Une autorisation judiciaire exceptionnelle
Pour réaliser ces contrôles en dehors de la fenêtre usuelle, l'ITA a saisi un juge des libertés et de la détention du tribunal judiciaire de Paris, rapporte L'Equipe. Ce magistrat a donné son accord en raison de l'existence de « soupçons graves et concordants ». Le parquet de Paris a confirmé qu'un juge avait bel et bien autorisé ces prélèvements nocturnes.

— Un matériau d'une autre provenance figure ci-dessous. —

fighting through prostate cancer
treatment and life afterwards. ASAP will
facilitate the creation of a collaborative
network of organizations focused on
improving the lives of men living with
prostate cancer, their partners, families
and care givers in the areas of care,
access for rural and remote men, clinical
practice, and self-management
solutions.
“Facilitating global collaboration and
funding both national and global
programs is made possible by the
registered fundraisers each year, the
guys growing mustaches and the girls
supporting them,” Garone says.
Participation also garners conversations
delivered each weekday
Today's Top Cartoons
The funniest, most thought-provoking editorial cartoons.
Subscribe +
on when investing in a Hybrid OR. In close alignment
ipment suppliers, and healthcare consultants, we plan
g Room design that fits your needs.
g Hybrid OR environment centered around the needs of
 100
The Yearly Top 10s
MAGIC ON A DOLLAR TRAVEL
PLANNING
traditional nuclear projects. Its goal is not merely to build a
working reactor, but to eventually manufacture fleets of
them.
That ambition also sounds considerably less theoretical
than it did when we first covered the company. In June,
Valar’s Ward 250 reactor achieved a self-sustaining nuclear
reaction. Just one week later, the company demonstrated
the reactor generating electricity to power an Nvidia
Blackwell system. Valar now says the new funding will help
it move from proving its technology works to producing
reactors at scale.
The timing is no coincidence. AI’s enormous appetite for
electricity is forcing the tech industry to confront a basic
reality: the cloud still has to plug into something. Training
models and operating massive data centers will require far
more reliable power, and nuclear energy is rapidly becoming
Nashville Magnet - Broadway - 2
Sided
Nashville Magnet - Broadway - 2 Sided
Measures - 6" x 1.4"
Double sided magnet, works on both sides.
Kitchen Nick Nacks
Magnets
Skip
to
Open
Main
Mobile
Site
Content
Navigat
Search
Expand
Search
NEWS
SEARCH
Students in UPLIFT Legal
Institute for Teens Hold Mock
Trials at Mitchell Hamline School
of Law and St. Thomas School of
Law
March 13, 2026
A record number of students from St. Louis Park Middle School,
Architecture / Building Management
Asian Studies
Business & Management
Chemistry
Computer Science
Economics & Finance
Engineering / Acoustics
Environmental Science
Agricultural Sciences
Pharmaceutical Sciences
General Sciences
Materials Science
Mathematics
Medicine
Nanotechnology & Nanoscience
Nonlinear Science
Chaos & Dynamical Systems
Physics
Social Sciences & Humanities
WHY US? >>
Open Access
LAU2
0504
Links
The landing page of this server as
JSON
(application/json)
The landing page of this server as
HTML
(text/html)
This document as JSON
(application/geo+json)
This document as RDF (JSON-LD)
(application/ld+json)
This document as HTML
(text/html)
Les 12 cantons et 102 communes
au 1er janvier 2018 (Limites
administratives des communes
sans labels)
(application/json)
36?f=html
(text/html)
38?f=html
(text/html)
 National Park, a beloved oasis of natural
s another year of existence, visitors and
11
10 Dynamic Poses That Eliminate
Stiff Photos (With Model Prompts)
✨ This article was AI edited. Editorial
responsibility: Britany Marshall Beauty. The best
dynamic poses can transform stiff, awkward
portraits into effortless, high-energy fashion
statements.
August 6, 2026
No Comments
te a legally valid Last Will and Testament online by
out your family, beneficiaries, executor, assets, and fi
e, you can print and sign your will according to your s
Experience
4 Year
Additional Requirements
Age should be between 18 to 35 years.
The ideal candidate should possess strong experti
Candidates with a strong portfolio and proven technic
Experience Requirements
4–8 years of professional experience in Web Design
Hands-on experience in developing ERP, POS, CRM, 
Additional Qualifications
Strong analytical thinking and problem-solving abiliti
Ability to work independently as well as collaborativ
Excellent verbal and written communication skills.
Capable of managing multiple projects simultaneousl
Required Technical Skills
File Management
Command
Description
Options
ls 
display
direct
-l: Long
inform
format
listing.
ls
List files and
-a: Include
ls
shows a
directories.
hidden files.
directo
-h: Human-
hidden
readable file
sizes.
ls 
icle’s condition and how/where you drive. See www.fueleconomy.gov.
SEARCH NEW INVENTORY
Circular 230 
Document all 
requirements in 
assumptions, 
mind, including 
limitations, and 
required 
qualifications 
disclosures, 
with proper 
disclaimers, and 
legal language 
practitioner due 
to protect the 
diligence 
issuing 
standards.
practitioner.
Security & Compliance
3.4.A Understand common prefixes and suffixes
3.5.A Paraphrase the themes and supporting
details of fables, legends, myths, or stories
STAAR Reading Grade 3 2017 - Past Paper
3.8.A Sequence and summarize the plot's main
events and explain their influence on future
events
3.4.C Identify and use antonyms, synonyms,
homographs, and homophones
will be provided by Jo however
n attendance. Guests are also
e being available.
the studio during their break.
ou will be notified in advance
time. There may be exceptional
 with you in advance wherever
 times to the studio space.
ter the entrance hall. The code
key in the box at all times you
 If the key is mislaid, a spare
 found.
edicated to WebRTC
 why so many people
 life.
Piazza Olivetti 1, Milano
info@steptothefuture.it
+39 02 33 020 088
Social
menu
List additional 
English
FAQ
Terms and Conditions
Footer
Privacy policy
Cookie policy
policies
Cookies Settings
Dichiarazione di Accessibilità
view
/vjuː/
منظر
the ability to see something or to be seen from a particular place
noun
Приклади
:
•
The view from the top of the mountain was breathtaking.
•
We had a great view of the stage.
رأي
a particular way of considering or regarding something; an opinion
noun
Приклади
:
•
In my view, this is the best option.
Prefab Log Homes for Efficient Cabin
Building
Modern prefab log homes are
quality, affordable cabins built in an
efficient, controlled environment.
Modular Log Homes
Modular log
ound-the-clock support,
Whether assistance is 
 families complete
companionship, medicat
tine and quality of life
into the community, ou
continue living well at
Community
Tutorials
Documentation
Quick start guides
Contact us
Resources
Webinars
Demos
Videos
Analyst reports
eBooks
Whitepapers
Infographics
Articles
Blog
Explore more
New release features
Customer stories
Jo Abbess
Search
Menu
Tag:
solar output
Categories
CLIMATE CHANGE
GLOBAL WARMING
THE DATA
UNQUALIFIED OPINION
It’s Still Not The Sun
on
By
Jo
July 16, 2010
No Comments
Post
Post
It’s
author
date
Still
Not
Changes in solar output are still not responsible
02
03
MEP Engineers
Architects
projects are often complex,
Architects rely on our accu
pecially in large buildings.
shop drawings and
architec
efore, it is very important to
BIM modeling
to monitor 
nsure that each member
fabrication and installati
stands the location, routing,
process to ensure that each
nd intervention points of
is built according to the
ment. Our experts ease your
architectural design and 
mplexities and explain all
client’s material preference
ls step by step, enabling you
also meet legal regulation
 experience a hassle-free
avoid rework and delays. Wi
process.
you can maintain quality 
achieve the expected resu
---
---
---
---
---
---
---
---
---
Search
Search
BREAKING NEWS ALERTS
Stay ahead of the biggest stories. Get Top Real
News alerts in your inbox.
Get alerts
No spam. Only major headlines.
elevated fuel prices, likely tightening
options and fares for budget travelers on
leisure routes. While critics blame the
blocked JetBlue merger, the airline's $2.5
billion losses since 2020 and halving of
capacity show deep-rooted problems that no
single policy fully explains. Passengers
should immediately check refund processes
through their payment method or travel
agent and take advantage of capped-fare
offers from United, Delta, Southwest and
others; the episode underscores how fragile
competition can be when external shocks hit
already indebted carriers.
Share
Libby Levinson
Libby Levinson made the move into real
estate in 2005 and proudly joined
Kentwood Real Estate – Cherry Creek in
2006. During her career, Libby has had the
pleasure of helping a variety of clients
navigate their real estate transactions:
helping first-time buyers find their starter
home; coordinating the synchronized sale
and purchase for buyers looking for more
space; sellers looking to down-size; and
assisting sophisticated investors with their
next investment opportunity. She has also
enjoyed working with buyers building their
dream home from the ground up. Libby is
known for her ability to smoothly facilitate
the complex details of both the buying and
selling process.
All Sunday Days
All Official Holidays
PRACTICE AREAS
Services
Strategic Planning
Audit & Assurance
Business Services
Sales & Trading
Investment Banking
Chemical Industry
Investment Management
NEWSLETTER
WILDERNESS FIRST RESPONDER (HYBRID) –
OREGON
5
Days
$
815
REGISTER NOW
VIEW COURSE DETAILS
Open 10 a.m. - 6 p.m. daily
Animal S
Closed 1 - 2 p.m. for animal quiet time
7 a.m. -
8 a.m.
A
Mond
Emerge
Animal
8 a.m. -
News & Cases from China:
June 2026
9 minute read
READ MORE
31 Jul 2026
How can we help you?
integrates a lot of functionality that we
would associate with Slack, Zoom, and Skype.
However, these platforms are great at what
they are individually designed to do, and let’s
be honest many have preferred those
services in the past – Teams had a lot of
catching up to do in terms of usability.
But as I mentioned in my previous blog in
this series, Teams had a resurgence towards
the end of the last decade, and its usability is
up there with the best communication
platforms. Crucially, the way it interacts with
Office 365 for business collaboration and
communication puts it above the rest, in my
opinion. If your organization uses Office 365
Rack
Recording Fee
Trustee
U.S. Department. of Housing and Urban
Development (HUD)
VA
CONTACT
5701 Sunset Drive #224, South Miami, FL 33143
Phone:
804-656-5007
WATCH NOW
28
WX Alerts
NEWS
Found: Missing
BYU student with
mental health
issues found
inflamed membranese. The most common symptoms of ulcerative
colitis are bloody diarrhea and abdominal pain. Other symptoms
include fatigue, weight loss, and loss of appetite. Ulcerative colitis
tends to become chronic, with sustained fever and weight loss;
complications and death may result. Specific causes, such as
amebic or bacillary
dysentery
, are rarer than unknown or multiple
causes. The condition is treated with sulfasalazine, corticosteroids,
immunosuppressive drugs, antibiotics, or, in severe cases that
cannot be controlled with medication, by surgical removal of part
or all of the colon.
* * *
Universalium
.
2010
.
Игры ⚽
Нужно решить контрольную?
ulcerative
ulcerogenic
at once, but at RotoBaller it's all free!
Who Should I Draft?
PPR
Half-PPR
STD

L'ITA justifie l'opération
Dans un communiqué, l'ITA a expliqué que « pour être efficaces, les contrôles doivent, dans des circonstances limitées et justifiées, pouvoir être effectués en dehors des heures normales de la journée ». L'agence a précisé que toutes les activités de contrôle menées lors du Tour sont soumises aux garanties prévues par le Code mondial antidopage, les règles antidopage de l'UCI et la législation française, « en tenant dûment compte du bien-être, de l'équité et des droits fondamentaux des coureurs ».
Réactions des coureurs et du syndicat
Le syndicat des coureurs français s'est ému de cette procédure par la voix de son président, Pascal Chanteur. Interrogé par L'Equipe, il a déploré le manque de communication sur les motifs précis ayant conduit à ces contrôles. L'ITA n'a pas divulgué les éléments qui ont suscité les soupçons.
Cette opération nocturne, bien que légale, soulève des questions sur le respect de la vie privée et du sommeil des athlètes en pleine compétition. Les deux coureurs, qui dominent le classement général, n'ont pas commenté publiquement l'incident.